[Estratto del documento]:

——

Albero degli impiccati,   proscrizioni a puntate

Che dire, che fare, che pensare dopo il secondo atto della tragicommedia offertaci dal palcoscenico politico-giustizialista? Già il nostro Diaconale, a proposito di (im)presentabilità, ha specificato limiti rigorosi e confini insuperabili nel nostro Stato di diritto. Limiti e confini ampiamente travalicati nel Paese, nello Stato, dove la lista della “Buona giustizia” ha offerto i dati stupefacenti sul milione e mezzo di rinviati a giudizio dei quali, più della metà, assolti. Per non dire dell’impressionante 42 per cento di detenuti in carcere in attesa di giudizio. E ho detto tutto, concluderebbe il sublime Totò.

Invece no, lo spettacolo continua, la farsa va avanti colorandosi di pennellate nuove a seconda delle liste dapprima annunciate, poi carpite marchiando a fuoco alcuni candidati e infine, come negli sceneggiati a puntate, pubblicate, affisse alla base dell’albero degli impiccati, come nei film western di John Ford. Eccoci così immersi non solo nella politica-spettacolo ma, ed è peggio, nello spettacolo di una politica che corre nel precipizio della sua negazione.

Già svuotata da anni, la civitas, la comunità dei cittadini, viene ulteriormente spogliata delle sue prerogative, dei suoi diritti in nome dei quali ed esercitando gli stessi, si è costruita nei millenni la polis. Certo, i più che vent’anni trascorsi ci hanno lasciato le macerie, al di là delle buone volontà, dei tentativi dei colpi di reni dei willings, di qua e di là, intenti a restaurare i principi preziosi di una politica colpita al cuore e non più ripresasi. Ma ciò che colpisce, ciò che lascia tramortiti è la pervicacia, la protervia, l’assolutismo giustizialista che si è mostrato in queste elezioni in una sorta di gara fra un certa politica e una certa magistratura, in un ondeggiare fra Tar e Cassazione, fra Primarie e Commissione Antimafia per sbrogliare un intreccio inestricabile nel quale il principio dell’innocenza è stato stracciato.

La farsa, dicevamo, e la tragedia, in una rappresentazione dove l’ossimoro costituisce un canovaccio da commedia dell’arte e, al tempo stesso, una messa in scena in un gioco di specchi dove rimbalzano sequenze da teatro delle marionette col loro burattinaio ed altre scene in cui prevale la cadenza minacciosa dell’audio che scandisce le sentenze: proscritto, espulso, messo al bando, scacciato. L’espropriazione dei diritti, nel nostro caso a candidarsi, rimbomba nei media della mainstream che ha fatto della Casta l’unico capro espiatorio del Bel paese seguendo l’onda montante del “crucifige” con le parole d’ordine della caccia all’untore.

——

[Elenco]:
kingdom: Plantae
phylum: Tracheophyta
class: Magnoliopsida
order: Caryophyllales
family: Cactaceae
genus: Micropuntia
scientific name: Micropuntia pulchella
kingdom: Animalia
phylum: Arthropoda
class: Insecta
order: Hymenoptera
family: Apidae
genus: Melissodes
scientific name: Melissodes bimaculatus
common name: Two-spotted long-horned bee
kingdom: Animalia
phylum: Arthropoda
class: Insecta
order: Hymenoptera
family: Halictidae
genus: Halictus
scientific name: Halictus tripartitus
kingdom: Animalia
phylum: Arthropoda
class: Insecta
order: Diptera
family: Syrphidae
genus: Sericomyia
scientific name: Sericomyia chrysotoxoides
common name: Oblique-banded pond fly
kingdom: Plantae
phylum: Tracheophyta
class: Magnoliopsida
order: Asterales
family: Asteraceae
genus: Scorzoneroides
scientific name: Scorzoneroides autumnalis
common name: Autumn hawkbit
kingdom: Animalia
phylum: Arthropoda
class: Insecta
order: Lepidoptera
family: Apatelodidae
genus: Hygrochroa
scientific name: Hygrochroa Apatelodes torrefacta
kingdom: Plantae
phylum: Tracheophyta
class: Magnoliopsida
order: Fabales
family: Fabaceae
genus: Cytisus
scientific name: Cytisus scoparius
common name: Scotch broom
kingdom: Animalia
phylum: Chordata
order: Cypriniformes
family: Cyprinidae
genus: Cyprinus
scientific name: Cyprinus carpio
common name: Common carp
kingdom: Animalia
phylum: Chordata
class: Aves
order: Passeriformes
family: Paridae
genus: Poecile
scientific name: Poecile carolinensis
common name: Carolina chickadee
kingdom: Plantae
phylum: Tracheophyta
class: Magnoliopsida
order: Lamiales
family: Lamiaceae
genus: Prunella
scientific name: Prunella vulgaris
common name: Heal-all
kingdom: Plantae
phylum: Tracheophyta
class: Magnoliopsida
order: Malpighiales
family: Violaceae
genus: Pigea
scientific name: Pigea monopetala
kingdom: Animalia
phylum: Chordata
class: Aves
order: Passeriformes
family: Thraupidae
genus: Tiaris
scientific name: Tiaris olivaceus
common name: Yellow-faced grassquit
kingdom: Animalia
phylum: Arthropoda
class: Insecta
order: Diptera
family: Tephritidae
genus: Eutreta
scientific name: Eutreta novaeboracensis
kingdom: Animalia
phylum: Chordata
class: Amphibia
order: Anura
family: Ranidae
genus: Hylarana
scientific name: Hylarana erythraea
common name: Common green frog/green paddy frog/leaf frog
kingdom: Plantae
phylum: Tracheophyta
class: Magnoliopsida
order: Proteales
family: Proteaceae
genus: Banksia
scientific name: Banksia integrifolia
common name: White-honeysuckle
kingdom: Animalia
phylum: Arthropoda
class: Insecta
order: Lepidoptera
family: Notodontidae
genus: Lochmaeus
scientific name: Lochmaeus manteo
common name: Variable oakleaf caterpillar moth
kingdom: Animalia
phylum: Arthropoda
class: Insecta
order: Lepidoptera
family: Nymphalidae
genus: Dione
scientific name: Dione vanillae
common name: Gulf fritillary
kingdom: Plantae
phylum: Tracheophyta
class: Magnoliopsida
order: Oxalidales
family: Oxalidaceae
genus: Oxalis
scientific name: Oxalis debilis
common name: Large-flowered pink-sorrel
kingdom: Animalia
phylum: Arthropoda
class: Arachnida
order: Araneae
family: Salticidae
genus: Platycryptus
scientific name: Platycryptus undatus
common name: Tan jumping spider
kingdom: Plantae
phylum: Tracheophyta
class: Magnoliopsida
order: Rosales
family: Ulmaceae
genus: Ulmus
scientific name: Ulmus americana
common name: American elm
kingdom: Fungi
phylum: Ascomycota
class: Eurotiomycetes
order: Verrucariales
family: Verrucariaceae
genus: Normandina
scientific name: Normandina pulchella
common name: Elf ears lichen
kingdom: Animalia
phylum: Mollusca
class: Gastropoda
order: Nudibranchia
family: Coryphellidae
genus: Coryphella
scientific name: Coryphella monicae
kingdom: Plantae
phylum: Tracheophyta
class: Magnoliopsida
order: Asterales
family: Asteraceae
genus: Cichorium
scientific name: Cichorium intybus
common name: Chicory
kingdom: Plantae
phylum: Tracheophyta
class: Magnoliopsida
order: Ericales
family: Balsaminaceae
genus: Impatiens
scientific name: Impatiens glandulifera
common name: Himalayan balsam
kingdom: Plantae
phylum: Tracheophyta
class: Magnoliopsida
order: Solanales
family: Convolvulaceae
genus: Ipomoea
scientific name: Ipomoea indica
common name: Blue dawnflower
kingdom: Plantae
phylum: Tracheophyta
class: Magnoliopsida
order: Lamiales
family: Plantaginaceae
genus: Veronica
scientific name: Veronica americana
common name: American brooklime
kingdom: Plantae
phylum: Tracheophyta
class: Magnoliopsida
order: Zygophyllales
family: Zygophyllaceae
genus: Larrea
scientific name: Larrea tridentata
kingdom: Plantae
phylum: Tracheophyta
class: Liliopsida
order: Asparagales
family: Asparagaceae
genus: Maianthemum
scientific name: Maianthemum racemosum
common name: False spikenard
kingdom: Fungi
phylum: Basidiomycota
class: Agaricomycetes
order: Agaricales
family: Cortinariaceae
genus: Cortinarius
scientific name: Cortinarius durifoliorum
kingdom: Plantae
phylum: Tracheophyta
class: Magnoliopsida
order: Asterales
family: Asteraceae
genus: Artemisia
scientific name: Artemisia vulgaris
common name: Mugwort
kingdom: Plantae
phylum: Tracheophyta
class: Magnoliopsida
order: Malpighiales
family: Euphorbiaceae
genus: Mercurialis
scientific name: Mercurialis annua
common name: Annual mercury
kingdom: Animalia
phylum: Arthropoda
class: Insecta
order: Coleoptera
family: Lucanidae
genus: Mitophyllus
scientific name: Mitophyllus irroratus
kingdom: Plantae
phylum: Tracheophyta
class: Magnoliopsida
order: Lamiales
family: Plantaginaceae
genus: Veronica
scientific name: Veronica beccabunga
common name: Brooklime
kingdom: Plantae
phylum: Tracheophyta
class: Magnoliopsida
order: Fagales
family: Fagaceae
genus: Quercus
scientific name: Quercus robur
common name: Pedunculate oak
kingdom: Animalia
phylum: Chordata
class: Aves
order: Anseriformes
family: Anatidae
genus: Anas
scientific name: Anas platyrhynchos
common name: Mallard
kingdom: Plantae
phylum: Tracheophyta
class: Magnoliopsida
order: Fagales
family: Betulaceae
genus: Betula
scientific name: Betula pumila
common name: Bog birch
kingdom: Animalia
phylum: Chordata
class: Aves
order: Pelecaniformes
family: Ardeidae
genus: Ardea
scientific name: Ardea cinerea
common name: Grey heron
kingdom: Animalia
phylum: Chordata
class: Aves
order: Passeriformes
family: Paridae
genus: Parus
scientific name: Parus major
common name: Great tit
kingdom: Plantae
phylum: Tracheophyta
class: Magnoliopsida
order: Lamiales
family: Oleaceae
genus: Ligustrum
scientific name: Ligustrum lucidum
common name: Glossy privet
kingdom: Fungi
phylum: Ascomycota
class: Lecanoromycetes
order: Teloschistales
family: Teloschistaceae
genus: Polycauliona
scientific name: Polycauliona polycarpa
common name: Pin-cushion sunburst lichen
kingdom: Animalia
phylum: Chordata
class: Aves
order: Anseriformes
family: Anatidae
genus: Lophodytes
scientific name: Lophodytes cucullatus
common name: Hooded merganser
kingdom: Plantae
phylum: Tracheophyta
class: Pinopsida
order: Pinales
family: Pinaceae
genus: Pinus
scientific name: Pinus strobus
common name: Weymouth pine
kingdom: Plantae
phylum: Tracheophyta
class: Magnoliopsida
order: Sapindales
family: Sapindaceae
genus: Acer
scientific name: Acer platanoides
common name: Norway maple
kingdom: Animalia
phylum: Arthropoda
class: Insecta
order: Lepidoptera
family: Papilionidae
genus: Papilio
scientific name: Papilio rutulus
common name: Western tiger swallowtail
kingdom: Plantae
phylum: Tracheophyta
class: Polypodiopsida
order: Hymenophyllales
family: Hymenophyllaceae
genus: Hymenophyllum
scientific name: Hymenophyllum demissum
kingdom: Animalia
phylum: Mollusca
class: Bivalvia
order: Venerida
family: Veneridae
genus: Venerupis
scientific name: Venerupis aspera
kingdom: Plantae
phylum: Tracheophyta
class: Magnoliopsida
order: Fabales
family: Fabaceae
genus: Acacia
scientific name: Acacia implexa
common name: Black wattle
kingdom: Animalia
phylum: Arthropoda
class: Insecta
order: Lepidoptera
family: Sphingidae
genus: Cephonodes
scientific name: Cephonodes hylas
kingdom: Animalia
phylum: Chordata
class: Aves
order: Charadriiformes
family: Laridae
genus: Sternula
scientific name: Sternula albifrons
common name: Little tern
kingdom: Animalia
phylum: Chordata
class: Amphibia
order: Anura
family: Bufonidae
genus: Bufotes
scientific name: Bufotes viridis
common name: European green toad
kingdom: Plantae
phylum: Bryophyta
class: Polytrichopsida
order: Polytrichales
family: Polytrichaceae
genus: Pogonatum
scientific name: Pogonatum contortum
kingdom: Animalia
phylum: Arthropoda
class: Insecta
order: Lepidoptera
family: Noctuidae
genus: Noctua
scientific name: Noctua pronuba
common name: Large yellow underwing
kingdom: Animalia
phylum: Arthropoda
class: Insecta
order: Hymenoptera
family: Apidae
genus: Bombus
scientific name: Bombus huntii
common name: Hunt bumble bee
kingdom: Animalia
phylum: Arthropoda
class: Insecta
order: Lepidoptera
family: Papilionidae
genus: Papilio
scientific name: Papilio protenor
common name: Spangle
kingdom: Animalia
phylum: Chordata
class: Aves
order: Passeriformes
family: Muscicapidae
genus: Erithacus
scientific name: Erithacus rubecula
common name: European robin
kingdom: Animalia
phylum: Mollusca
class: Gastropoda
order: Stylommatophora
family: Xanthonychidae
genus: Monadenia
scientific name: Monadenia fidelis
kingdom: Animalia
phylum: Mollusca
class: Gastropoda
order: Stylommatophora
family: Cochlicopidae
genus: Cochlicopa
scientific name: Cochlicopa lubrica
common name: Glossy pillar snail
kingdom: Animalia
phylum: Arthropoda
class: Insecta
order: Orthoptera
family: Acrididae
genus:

——

[Esercizi]:
- a) Elenca le parole con cui, nell'articolo, l'audio scandisce le sentenze.
- b) Riscrivi l'articolo partendo da "Già svuotata da" e finendo con "è stato stracciato.", mettendo "rovine" al posto di "macerie".
- c) Riassumi in forma più breve il paragrafo dell'articolo che comincia con "Invece no, lo spettacolo continua", senza perderne i fatti principali.
L'elenco non serve per svolgere gli esercizi.

[Soluzioni]:
- a) proscritto, espulso, messo al bando, scacciato

- b)
Già svuotata da anni, la civitas, la comunità dei cittadini, viene ulteriormente spogliata delle sue prerogative, dei suoi diritti in nome dei quali ed esercitando gli stessi, si è costruita nei millenni la polis. Certo, i più che vent’anni trascorsi ci hanno lasciato le rovine, al di là delle buone volontà, dei tentativi dei colpi di reni dei willings, di qua e di là, intenti a restaurare i principi preziosi di una politica colpita al cuore e non più ripresasi. Ma ciò che colpisce, ciò che lascia tramortiti è la pervicacia, la protervia, l’assolutismo giustizialista che si è mostrato in queste elezioni in una sorta di gara fra un certa politica e una certa magistratura, in un ondeggiare fra Tar e Cassazione, fra Primarie e Commissione Antimafia per sbrogliare un intreccio inestricabile nel quale il principio dell’innocenza è stato stracciato.

- c) La farsa prosegue con nuove pennellate a seconda delle liste. Prima vengono annunciate, poi carpite bollando a fuoco alcuni candidati. Infine vengono pubblicate a puntate e affisse alla base dell'albero degli impiccati, come nei western di John Ford. Si finisce così non solo nella politica-spettacolo ma, peggio, nello spettacolo di una politica che corre verso la propria negazione.